┌──

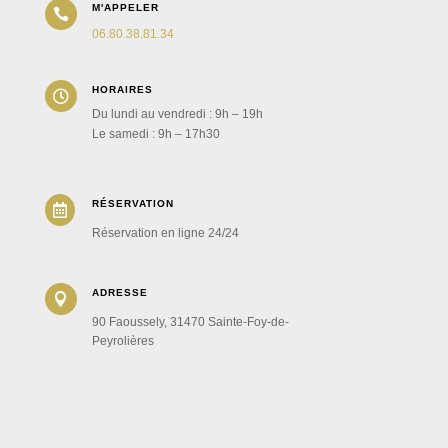
M'APPELER

06.80.38.81.34
HORAIRES

Du lundi au vendredi : 9h – 19h
Le samedi : 9h – 17h30
RÉSERVATION

Réservation en ligne 24/24
ADRESSE

90 Faoussely, 31470 Sainte-Foy-de-
Peyrolières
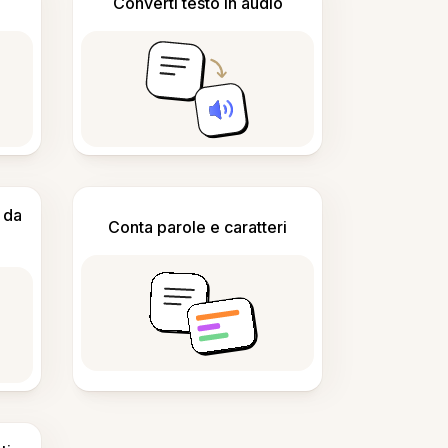
Converti testo in audio
 da
Conta parole e caratteri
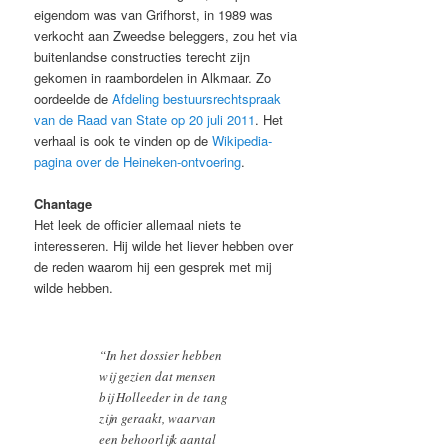
eigendom was van Grifhorst, in 1989 was
verkocht aan Zweedse beleggers, zou het via
buitenlandse constructies terecht zijn
gekomen in raambordelen in Alkmaar. Zo
oordeelde de
Afdeling bestuursrechtspraak
van de Raad van State op 20 juli 2011
. Het
verhaal is ook te vinden op de
Wikipedia-
pagina over de Heineken-ontvoering
.
Chantage
Het leek de officier allemaal niets te
interesseren. Hij wilde het liever hebben over
de reden waarom hij een gesprek met mij
wilde hebben.
“In het dossier hebben
wij gezien dat mensen
bij Holleeder in de tang
zijn geraakt, waarvan
een behoorlijk aantal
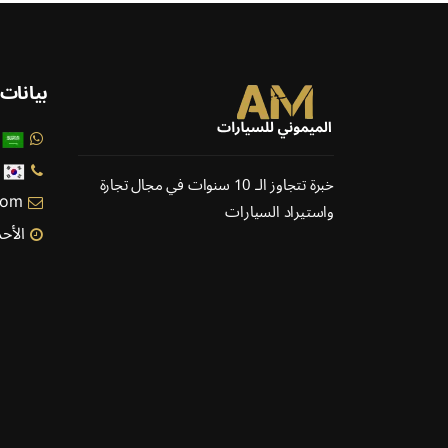
بيانات
خبرة تتجاوز الـ 10 سنوات في مجال تجارة
com
واستيراد السيارات
الأحد - 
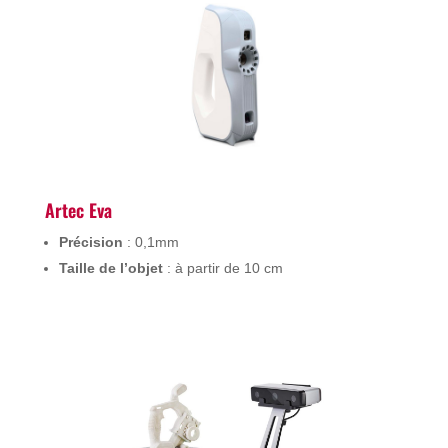
Artec Eva
Précision
: 0,1mm
Taille de l’objet
: à partir de 10 cm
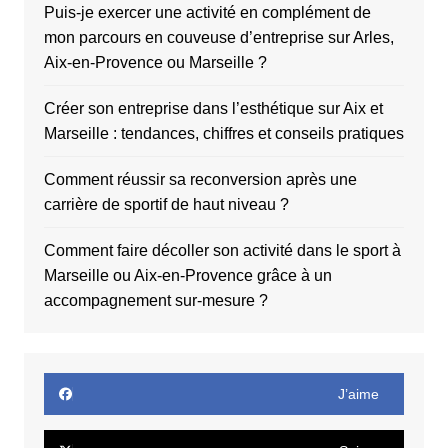
Puis-je exercer une activité en complément de
mon parcours en couveuse d’entreprise sur Arles,
Aix-en-Provence ou Marseille ?
Créer son entreprise dans l’esthétique sur Aix et
Marseille : tendances, chiffres et conseils pratiques
Comment réussir sa reconversion après une
carrière de sportif de haut niveau ?
Comment faire décoller son activité dans le sport à
Marseille ou Aix-en-Provence grâce à un
accompagnement sur-mesure ?
J’aime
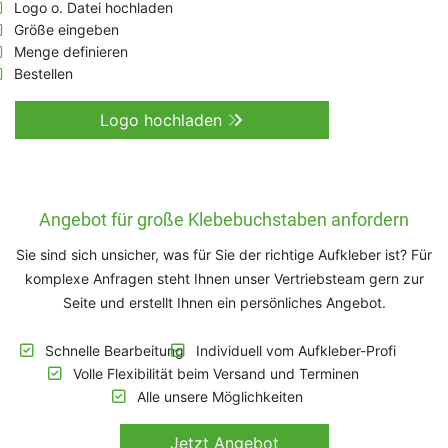
Logo o. Datei hochladen
Größe eingeben
Menge definieren
Bestellen
Logo hochladen
Angebot für große Klebebuchstaben anfordern
Sie sind sich unsicher, was für Sie der richtige Aufkleber ist? Für
komplexe Anfragen steht Ihnen unser Vertriebsteam gern zur
Seite und erstellt Ihnen ein persönliches Angebot.
Schnelle Bearbeitung
Individuell vom Aufkleber-Profi
Volle Flexibilität beim Versand und Terminen
Alle unsere Möglichkeiten
Jetzt
Angebot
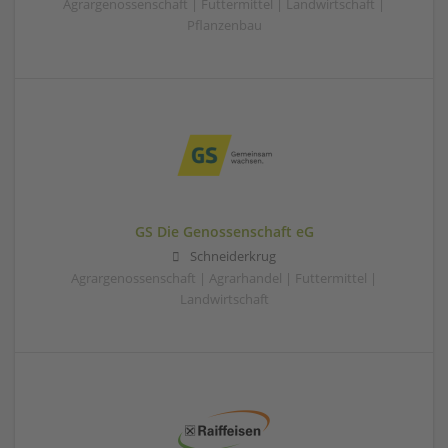
Agrargenossenschaft | Futtermittel | Landwirtschaft |
Pflanzenbau
GS Die Genossenschaft eG
Schneiderkrug
Agrargenossenschaft | Agrarhandel | Futtermittel |
Landwirtschaft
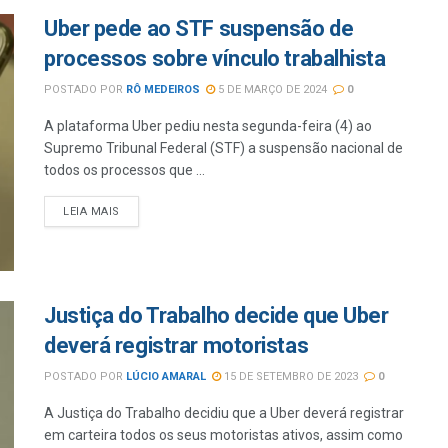
Uber pede ao STF suspensão de
processos sobre vínculo trabalhista
POSTADO POR
RÔ MEDEIROS
5 DE MARÇO DE 2024
0
A plataforma Uber pediu nesta segunda-feira (4) ao
Supremo Tribunal Federal (STF) a suspensão nacional de
todos os processos que ...
LEIA MAIS
Justiça do Trabalho decide que Uber
deverá registrar motoristas
POSTADO POR
LÚCIO AMARAL
15 DE SETEMBRO DE 2023
0
A Justiça do Trabalho decidiu que a Uber deverá registrar
em carteira todos os seus motoristas ativos, assim como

└──

**To-do item**
Return exactly the lines in the records above, beginning with the one that holds "processos sobre vínculo trabalhista" and ending with the last.

**Written response**
processos sobre vínculo trabalhista
POSTADO POR
RÔ MEDEIROS
5 DE MARÇO DE 2024
0
A plataforma Uber pediu nesta segunda-feira (4) ao
Supremo Tribunal Federal (STF) a suspensão nacional de
todos os processos que ...
LEIA MAIS
Justiça do Trabalho decide que Uber
deverá registrar motoristas
POSTADO POR
LÚCIO AMARAL
15 DE SETEMBRO DE 2023
0
A Justiça do Trabalho decidiu que a Uber deverá registrar
em carteira todos os seus motoristas ativos, assim como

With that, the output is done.